Ketua Majelis Ulama Indonesia (MUI) Bidang Dakwah, Zaitun Rasmin
Penulis: Redaksi TVRINews
TVRINews-Jakarta
Ketua MUI Bidang Dakwah menyebut pengusaha Amerika Serikat enggan merugi dengan mengabaikan pasar Muslim Indonesia yang masif.
Majelis Ulama Indonesia (MUI) menilai polemik terkait masuknya produk impor asal Amerika Serikat (AS) tanpa label halal perlu disikapi dengan pendekatan logika bisnis yang rasional.
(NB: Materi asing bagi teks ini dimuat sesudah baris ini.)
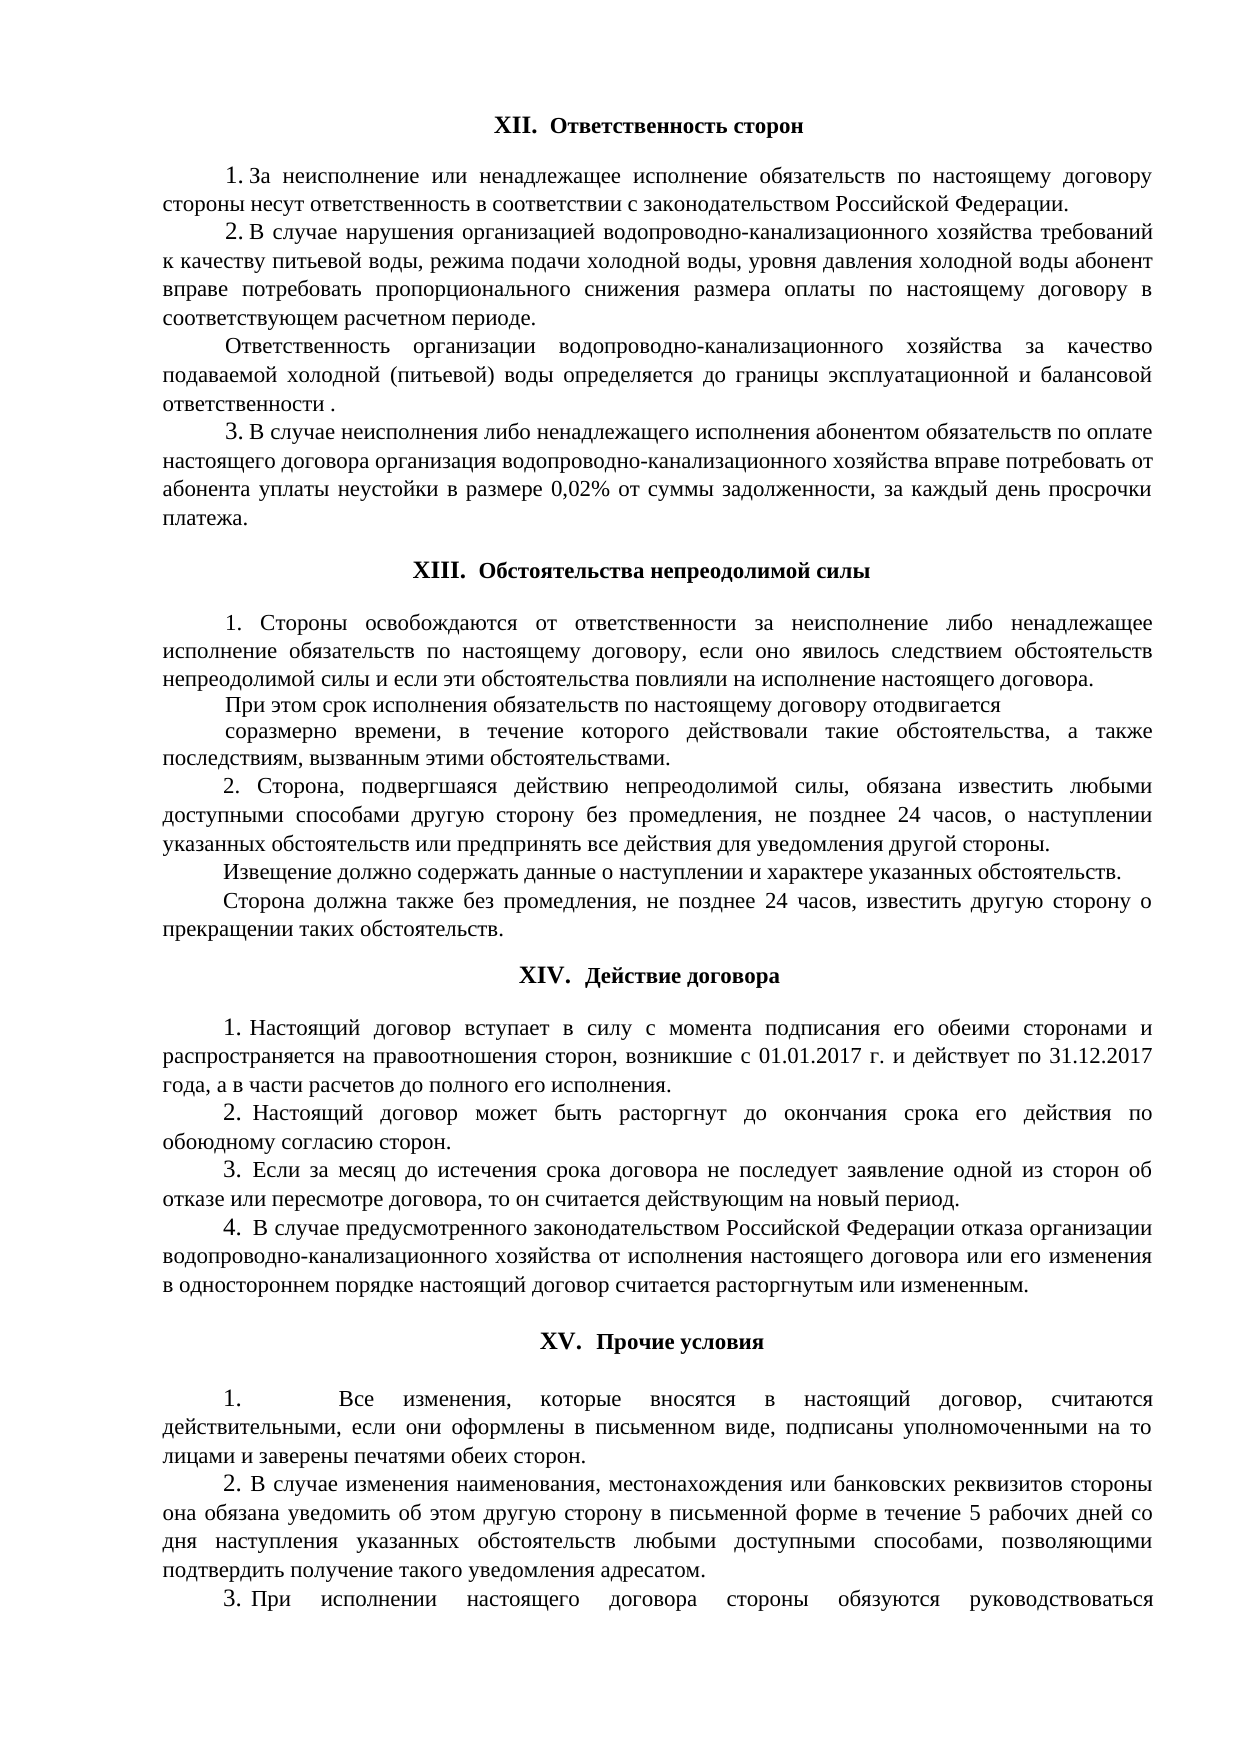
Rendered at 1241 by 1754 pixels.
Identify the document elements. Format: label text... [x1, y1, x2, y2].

list В случае изменения наименования, местонахождения или банковских реквизитов стороны она обязана уведомить об этом другую сторону в письменной форме в течение 5 рабочих дней со дня наступления указанных обстоятельств любыми доступными способами, позволяющими подтвердить получение такого уведомления адресатом. [162, 1469, 1154, 1583]
text Сторона должна также без промедления, не позднее 24 часов, известить другую сторону о прекращении таких обстоятельств. [162, 885, 1154, 942]
text 2. Сторона, подвергшаяся действию непреодолимой силы, обязана известить любыми доступными способами другую сторону без промедления, не позднее 24 часов, о наступлении указанных обстоятельств или предпринять все действия для уведомления другой стороны. [162, 771, 1154, 857]
list Прочие условия [539, 1326, 1154, 1355]
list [162, 1583, 1154, 1612]
text При этом срок исполнения обязательств по настоящему договору отодвигается [162, 692, 1154, 717]
list В случае нарушения организацией водопроводно-канализационного хозяйства требований к качеству питьевой воды, режима подачи холодной воды, уровня давления холодной воды абонент вправе потребовать пропорционального снижения размера оплаты по настоящему договору в соответствующем расчетном периоде. [162, 217, 1154, 331]
text соразмерно времени, в течение которого действовали такие обстоятельства, а также последствиям, вызванным этими обстоятельствами. [162, 717, 1154, 771]
list Настоящий договор вступает в силу с момента подписания его обеими сторонами и распространяется на правоотношения сторон, возникшие с 01.01.2017 г. и действует по 31.12.2017 года, а в части расчетов до полного его исполнения. [162, 1012, 1154, 1098]
list Все изменения, которые вносятся в настоящий договор, считаются действительными, если они оформлены в письменном виде, подписаны уполномоченными на то лицами и заверены печатями обеих сторон. [162, 1383, 1154, 1469]
text Извещение должно содержать данные о наступлении и характере указанных обстоятельств. [162, 857, 1154, 885]
text 1. Стороны освобождаются от ответственности за неисполнение либо ненадлежащее исполнение обязательств по настоящему договору, если оно явилось следствием обстоятельств непреодолимой силы и если эти обстоятельства повлияли на исполнение настоящего договора. [162, 608, 1154, 692]
list Действие договора [519, 965, 1154, 989]
list За неисполнение или ненадлежащее исполнение обязательств по настоящему договору стороны несут ответственность в соответствии с законодательством Российской Федерации. [162, 162, 1154, 217]
subtitle Обстоятельства непреодолимой силы [412, 559, 1154, 584]
list Если за месяц до истечения срока договора не последует заявление одной из сторон об отказе или пересмотре договора, то он считается действующим на новый период. [162, 1155, 1154, 1212]
text Ответственность организации водопроводно-канализационного хозяйства за качество подаваемой холодной (питьевой) воды определяется до границы эксплуатационной и балансовой ответственности . [162, 331, 1154, 417]
subtitle Ответственность сторон [494, 114, 1154, 139]
list В случае предусмотренного законодательством Российской Федерации отказа организации водопроводно-канализационного хозяйства от исполнения настоящего договора или его изменения в одностороннем порядке настоящий договор считается расторгнутым или измененным. [162, 1212, 1154, 1298]
list В случае неисполнения либо ненадлежащего исполнения абонентом обязательств по оплате настоящего договора организация водопроводно-канализационного хозяйства вправе потребовать от абонента уплаты неустойки в размере 0,02% от суммы задолженности, за каждый день просрочки платежа. [162, 417, 1154, 531]
list Настоящий договор может быть расторгнут до окончания срока его действия по обоюдному согласию сторон. [162, 1098, 1154, 1155]
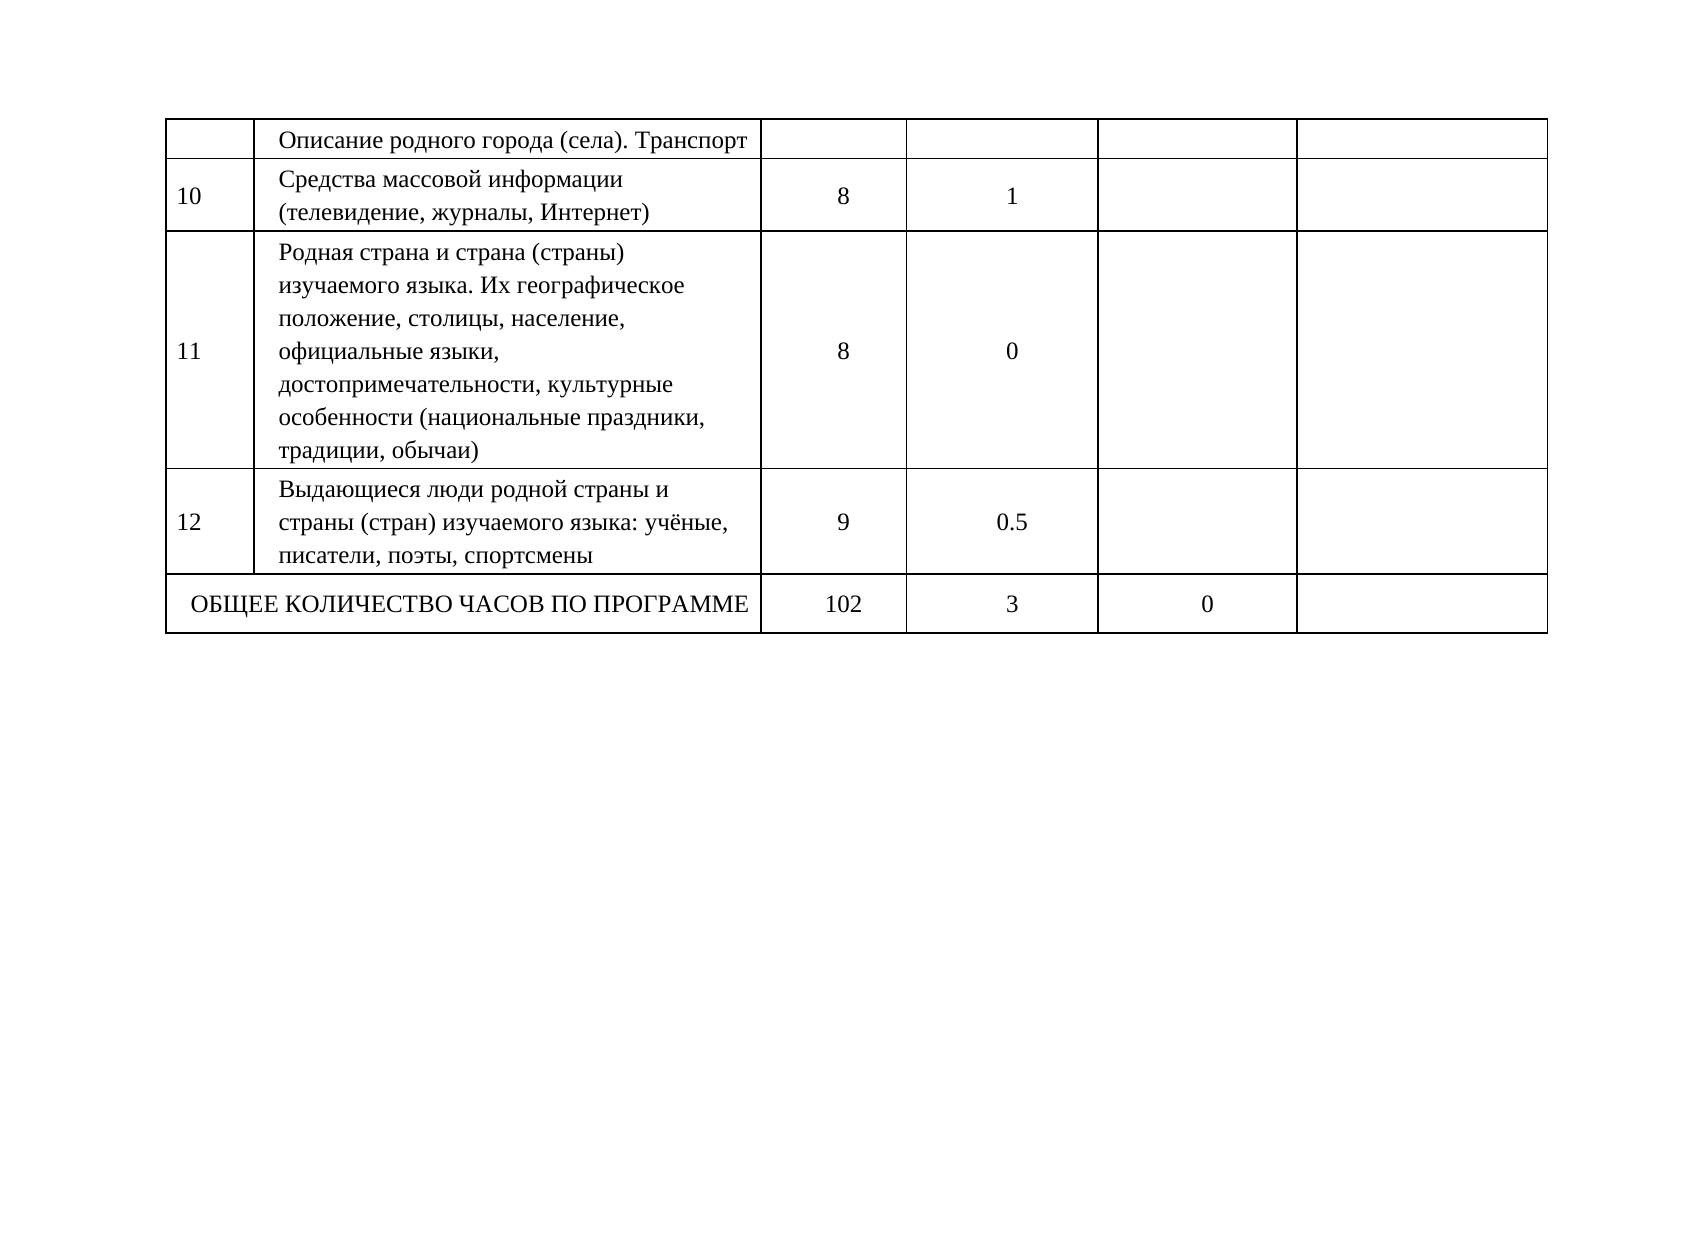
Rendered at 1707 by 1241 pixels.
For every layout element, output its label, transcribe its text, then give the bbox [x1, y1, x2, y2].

table_cell 3 [907, 575, 1097, 632]
table_cell [1298, 575, 1547, 632]
table_cell [1099, 232, 1296, 467]
table_cell 0.5 [907, 469, 1097, 573]
table_cell 0 [1099, 575, 1296, 632]
table_cell 8 [762, 232, 906, 467]
table_cell 10 [167, 159, 253, 230]
table_cell [1298, 159, 1547, 230]
table_cell 1 [907, 159, 1097, 230]
table_cell 0 [907, 232, 1097, 467]
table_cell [255, 120, 760, 157]
table_cell 12 [167, 469, 253, 573]
table_cell [907, 120, 1097, 157]
table_cell ОБЩЕЕ КОЛИЧЕСТВО ЧАСОВ ПО ПРОГРАММЕ [167, 575, 760, 632]
table_cell [1298, 120, 1547, 157]
table_cell [1298, 469, 1547, 573]
table_cell Выдающиеся люди родной страны и страны (стран) изучаемого языка: учёные, писатели, поэты, спортсмены [255, 469, 760, 573]
table_cell [1099, 120, 1296, 157]
table_cell [1099, 469, 1296, 573]
table_cell [1099, 159, 1296, 230]
table_cell 11 [167, 232, 253, 467]
table_cell Родная страна и страна (страны) изучаемого языка. Их географическое положение, столицы, население, официальные языки, достопримечательности, культурные особенности (национальные праздники, традиции, обычаи) [255, 232, 760, 467]
table_cell 8 [762, 159, 906, 230]
table_cell 9 [762, 120, 906, 157]
table_cell 102 [762, 575, 906, 632]
table_cell [1298, 232, 1547, 467]
table_cell 9 [167, 120, 253, 157]
table_cell 9 [762, 469, 906, 573]
table_cell Средства массовой информации (телевидение, журналы, Интернет) [255, 159, 760, 230]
Ketua MUI Bidang Dakwah, Zaitun Rasmin, menyatakan bahwa para pelaku usaha global cenderung memprioritaskan preferensi konsumen lokal demi menjaga keberlangsungan profit mereka.
Menurut Zaitun, pelaku industri di Amerika Serikat memiliki pemahaman mendalam terhadap karakter pasar Indonesia sebagai negara dengan populasi Muslim terbesar di dunia.
Kesadaran konsumen Indonesia terhadap aspek kehalalan produk merupakan faktor penentu yang tidak mungkin diabaikan oleh para produsen internasional.
“Saya yakin secara bisnis, para pelaku usaha di Amerika telah memahami bahwa masyarakat Indonesia sangat peduli terhadap label halal. Mereka tentu tidak ingin menanggung kerugian dengan masuk ke pasar ini tanpa memenuhi kriteria tersebut,” ujar Zaitun di Jakarta, Selasa 24 februari 2026.
Tantangan Administratif dan Penyetaraan Global
Lebih lanjut, Zaitun menjelaskan bahwa isu yang berkembang saat ini kemungkinan besar bukan disebabkan oleh penolakan produsen terhadap standar halal, melainkan adanya hambatan pada aspek administratif.
Ia menggarisbawahi pentingnya proses rekognisi atau penyetaraan lembaga sertifikasi halal antarnegara.
Ia berpendapat bahwa banyak produk dari luar negeri sebenarnya telah bersertifikat halal di negara asalnya.
Namun, kendala muncul ketika lembaga sertifikasi di negara tersebut belum mendapatkan pengakuan resmi dari otoritas terkait di Indonesia. Hal ini kerap memicu persepsi adanya sertifikasi ganda yang berisiko menghambat kelancaran arus perdagangan bilateral.
Mengedepankan Dialog dan Tabayun
Menanggapi spekulasi yang berkembang di masyarakat, pimpinan MUI ini menekankan pentingnya pendekatan dialogis berbasis regulasi.
Ia menghimbau publik untuk tidak terburu-buru mengambil kesimpulan yang dapat memicu keresahan sebelum mendapatkan klarifikasi atau tabayun.
“Dalam Islam, tabayun sangat krusial. Kita dilarang mengambil keputusan secara prematur terhadap informasi yang menyangkut kemaslahatan publik, karena hal itu berpotensi merugikan pihak lain,” jelasnya.
Sebagai langkah solutif, MUI mendorong Pemerintah Indonesia untuk mempercepat integrasi dan penyetaraan lembaga sertifikasi halal luar negeri yang memiliki kredibilitas tinggi.
Langkah ini dipandang perlu untuk memberikan kepastian hukum bagi pelaku usaha sekaligus menjamin keamanan konsumsi bagi masyarakat luas.
Hingga saat ini, pihak berwenang diharapkan segera memberikan kejelasan resmi terkait sinkronisasi regulasi impor ini guna menghindari disinformasi di tingkat konsumen.